よく信という言葉を云う人だなと思いましたが、取り敢えず新人ですので、皆に信用される人になろうと思い、約束は守る、口に出した事は必ず実行する、感謝する、この3つはやろうと心に決め、仕事を取り組みました。
以来40年、人の面倒をよく見る人、何か事があると必ず相談を受けさせられる人、人の付き合いのいい人、「あいつならなんとかしてくれるだろうと」と期待感を持たれる人に、今なってきた様です。
はじめは生意気な男で信頼の薄い人であったと思いますが、手嶋所長のお言葉を行動の出発点にし、松下幸之助翁、福沢諭吉先生の本を、20代の頃、次から次に何冊も繰り返し繰り返しバカみたいに読み、友人に話し、お得意先に伝え、出会った人の顧客のノート、反省ノート、ゴルフのスコアシートはいつも寮で見ていました。
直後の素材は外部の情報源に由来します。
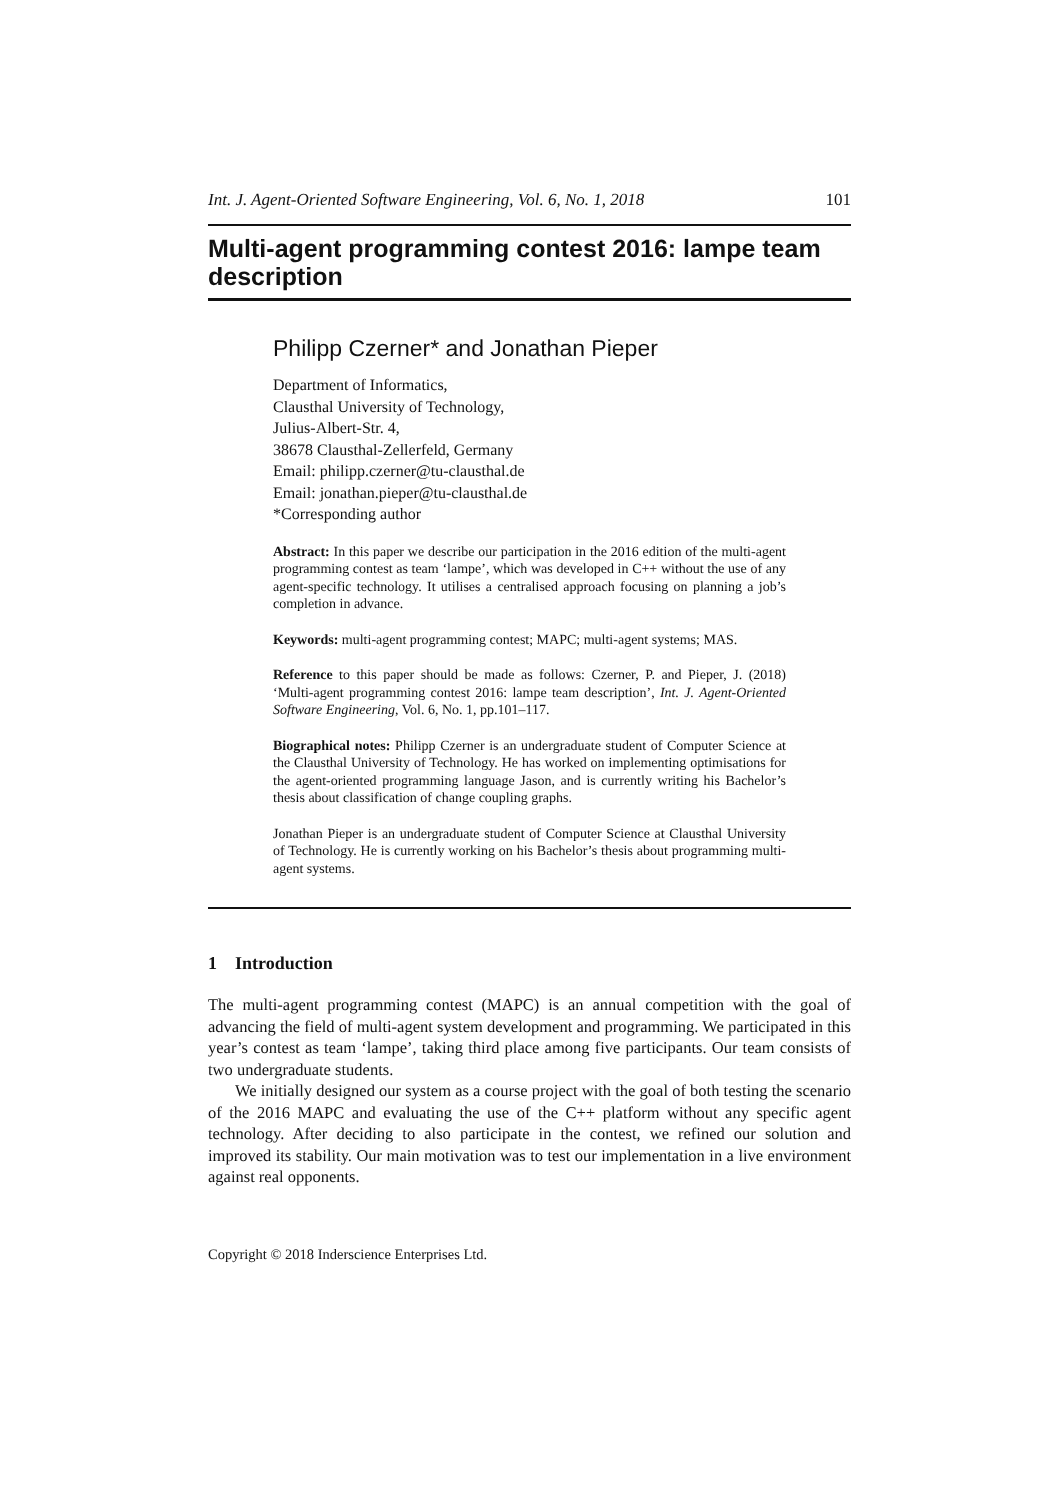Int. J. Agent-Oriented Software Engineering, Vol. 6, No. 1, 2018 101
Multi-agent programming contest 2016: lampe team description
Philipp Czerner* and Jonathan Pieper
Department of Informatics,
Clausthal University of Technology,
Julius-Albert-Str. 4,
38678 Clausthal-Zellerfeld, Germany
Email: philipp.czerner@tu-clausthal.de
Email: jonathan.pieper@tu-clausthal.de
*Corresponding author
Abstract: In this paper we describe our participation in the 2016 edition of the multi-agent programming contest as team ‘lampe’, which was developed in C++ without the use of any agent-specific technology. It utilises a centralised approach focusing on planning a job’s completion in advance.
Keywords: multi-agent programming contest; MAPC; multi-agent systems; MAS.
Reference to this paper should be made as follows: Czerner, P. and Pieper, J. (2018) ‘Multi-agent programming contest 2016: lampe team description’, Int. J. Agent-Oriented Software Engineering, Vol. 6, No. 1, pp.101–117.
Biographical notes: Philipp Czerner is an undergraduate student of Computer Science at the Clausthal University of Technology. He has worked on implementing optimisations for the agent-oriented programming language Jason, and is currently writing his Bachelor’s thesis about classification of change coupling graphs.
Jonathan Pieper is an undergraduate student of Computer Science at Clausthal University of Technology. He is currently working on his Bachelor’s thesis about programming multi-agent systems.
1 Introduction
The multi-agent programming contest (MAPC) is an annual competition with the goal of advancing the field of multi-agent system development and programming. We participated in this year’s contest as team ‘lampe’, taking third place among five participants. Our team consists of two undergraduate students.
We initially designed our system as a course project with the goal of both testing the scenario of the 2016 MAPC and evaluating the use of the C++ platform without any specific agent technology. After deciding to also participate in the contest, we refined our solution and improved its stability. Our main motivation was to test our implementation in a live environment against real opponents.
Copyright © 2018 Inderscience Enterprises Ltd.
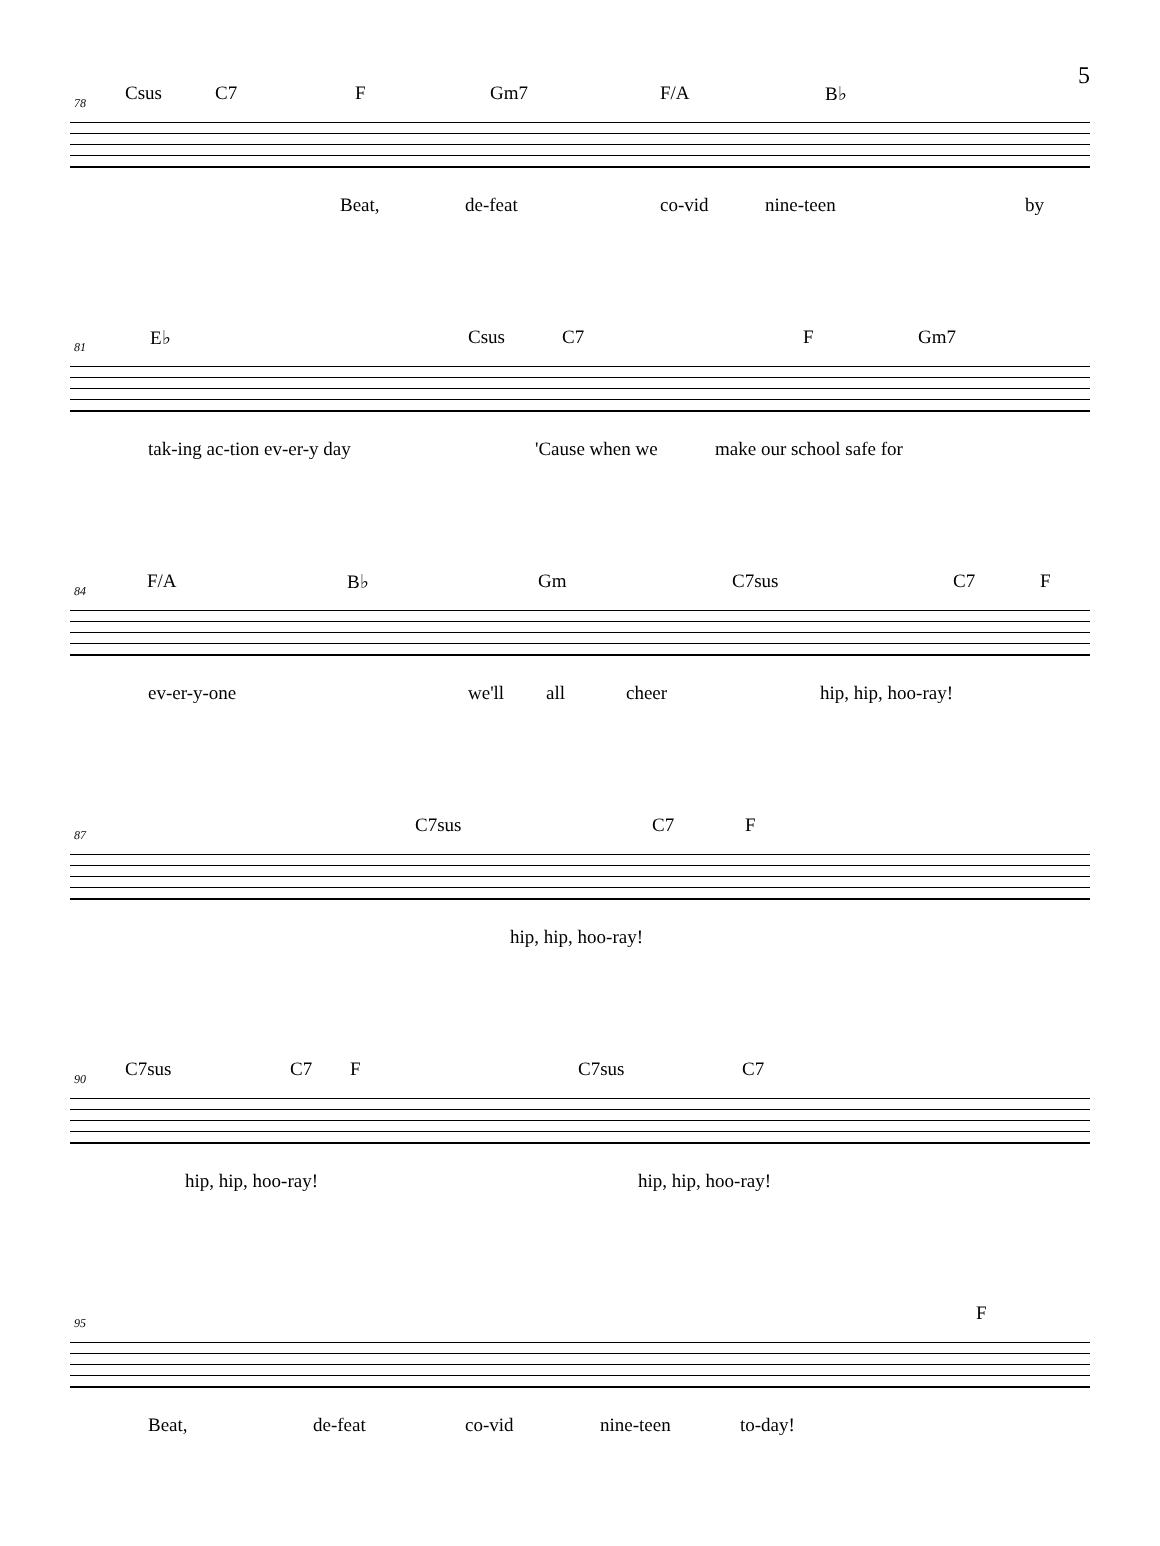5
78 Csus C7 F Gm7 F/A B♭
Beat, de-feat co-vid nine-teen by
81 E♭ Csus C7 F Gm7
tak-ing ac-tion ev-er-y day 'Cause when we make our school safe for
84 F/A B♭ Gm C7sus C7 F
ev-er-y-one we'll all cheer hip, hip, hoo-ray!
87 C7sus C7 F
hip, hip, hoo-ray!
90 C7sus C7 F C7sus C7
hip, hip, hoo-ray! hip, hip, hoo-ray!
95 F
Beat, de-feat co-vid nine-teen to-day!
すると新しい仕事に変わるたびに、色んな方から激励を受ける人になり、信頼の厚い人脈ができてきました。
とりわけお得意先には、借りばかりをつくってしまい、未だ25%もお返し出来ていない状態ですが、ご子息さん、お嬢さんとの付き合いを今でもしています。
 よく倍返しの精神でと、父からお得意先への感謝の伝え方を教えてもらいましたが、未だ25%です。
恥ずかしい限りです。時々借りを返すチャンスが来たなと思ったときがありましたが、気持ちだけで終わってしまうことが多かったです。でも、倍返しの気持ちで動いたら、信頼は深まったし、その人との絆を強める事も出来ました。
それと、母がよく言っていた、頼みごとをしたらすぐお礼を書くという事も、加茂家の作法として身に付けていたので、これも人脈作り、人間関係づくりにすごく役に立ちました。もちろん今でも続けています。
頼み事のお礼は、結果がどうであれするものです、と母によく云われました。
信頼の蓄積、これをつくりたいよね。
信頼の蓄積のアプローチは沢山あろうかと思いますが、1つでもヒントになればと思い記してみました。